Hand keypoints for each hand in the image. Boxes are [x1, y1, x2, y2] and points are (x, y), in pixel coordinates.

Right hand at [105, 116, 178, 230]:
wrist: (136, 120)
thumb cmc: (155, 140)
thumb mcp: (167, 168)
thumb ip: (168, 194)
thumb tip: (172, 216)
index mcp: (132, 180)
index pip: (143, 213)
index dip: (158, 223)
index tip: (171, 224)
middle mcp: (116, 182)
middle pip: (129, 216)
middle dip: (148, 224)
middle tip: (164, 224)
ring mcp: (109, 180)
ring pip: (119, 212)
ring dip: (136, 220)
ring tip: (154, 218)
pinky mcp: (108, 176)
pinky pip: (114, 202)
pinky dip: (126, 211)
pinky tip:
────────────────────
● **Instructions for the task**: Respond with a single number, namely how many lines of the entries contain the word "hand".

● **Result below**: 2